Avastin fails to Prevent Colon Cancer recurrence

Genentech has released preliminary results on the use of Avastin in adjuvant therapy of colon cancer. The treatment failed. (Adjuvant treatment is given to selected patients, generally Dukes 3 colon cancer, after complete resection in hopes of preventing recurrence) Details will be presented at the ASCO meetings in May.

The article in the NY Times notes:

“The existing chemotherapy already keeps about 70 percent of colon cancer patients free of the disease three years after their surgery.”

However, it’s not correct to state that current treatment keeps 70% of people free of cancer. If people who receive treatment were compared to those who did not, the benefit would be about 10%. That is, the recurrence rate would be around 40% for those not treated and 30% for those receiving treatment. That means 30% will recur no matter what we do and 60% wouldn’t recur (in the time period) without therapy.

This article notes the limited efficacy of treatment vs placebo.

“1526 patients with resected B (56%) and C (44%) carcinoma of the colon were enrolled and 1493 were confirmed as eligible. 736 were assigned to the treatment group and 757 to the control group. Fluorouracil/folinic acid significantly reduced mortality by 22% (95% CI 3-38; p = 0.029) and events by 35% (22-46; p < 0.0001), increasing 3-year event-free survival from 62% to 71% and overall survival from 78% to 83%. Compliance with treatment was good; more than 80% of patients completed the planned treatment.”

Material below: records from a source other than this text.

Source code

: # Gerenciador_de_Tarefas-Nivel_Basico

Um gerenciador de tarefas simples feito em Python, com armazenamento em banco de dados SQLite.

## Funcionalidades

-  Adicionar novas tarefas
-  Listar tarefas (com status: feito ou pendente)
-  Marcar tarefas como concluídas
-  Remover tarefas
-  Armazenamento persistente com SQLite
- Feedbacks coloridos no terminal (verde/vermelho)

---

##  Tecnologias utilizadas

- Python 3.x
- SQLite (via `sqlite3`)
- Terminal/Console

More recent regimens don’t appear to do much better:

“Oxaliplatin has significant activity when combined with 5-FU-leucovorin in patients with metastatic colorectal cancer. In the 2,246 patients with resected stage II or stage III colon cancer in the MOSAIC study, the toxic effects and efficacy of FOLFOX4 were compared with the same 5-FU-leucovorin regimen without oxaliplatin administered for 6 months.[27] The preliminary results of the study with 37 months of follow-up demonstrated a significant improvement in DFS at 3 years (77.8% vs. 72.9%, P = .01) in favor of FOLFOX4. When reported, there was no difference in overall survival.”

I don’t want to imply that treatment is completely ineffective as some people do not recur after therapy. It is however inefficient in that the great majority of patients receive no benefit.

Using a very expensive drug such as Avastin ($50-100,000 for a course of therapy) for this indication should lead to concerns about cost efficiency and the cost of a QALY (Quality Adjusted life Year). In this case the drug failed but drug companies view adjuvant use as one of the most profitable, and I don’t necessarily mean beneficial, areas and will continue trials.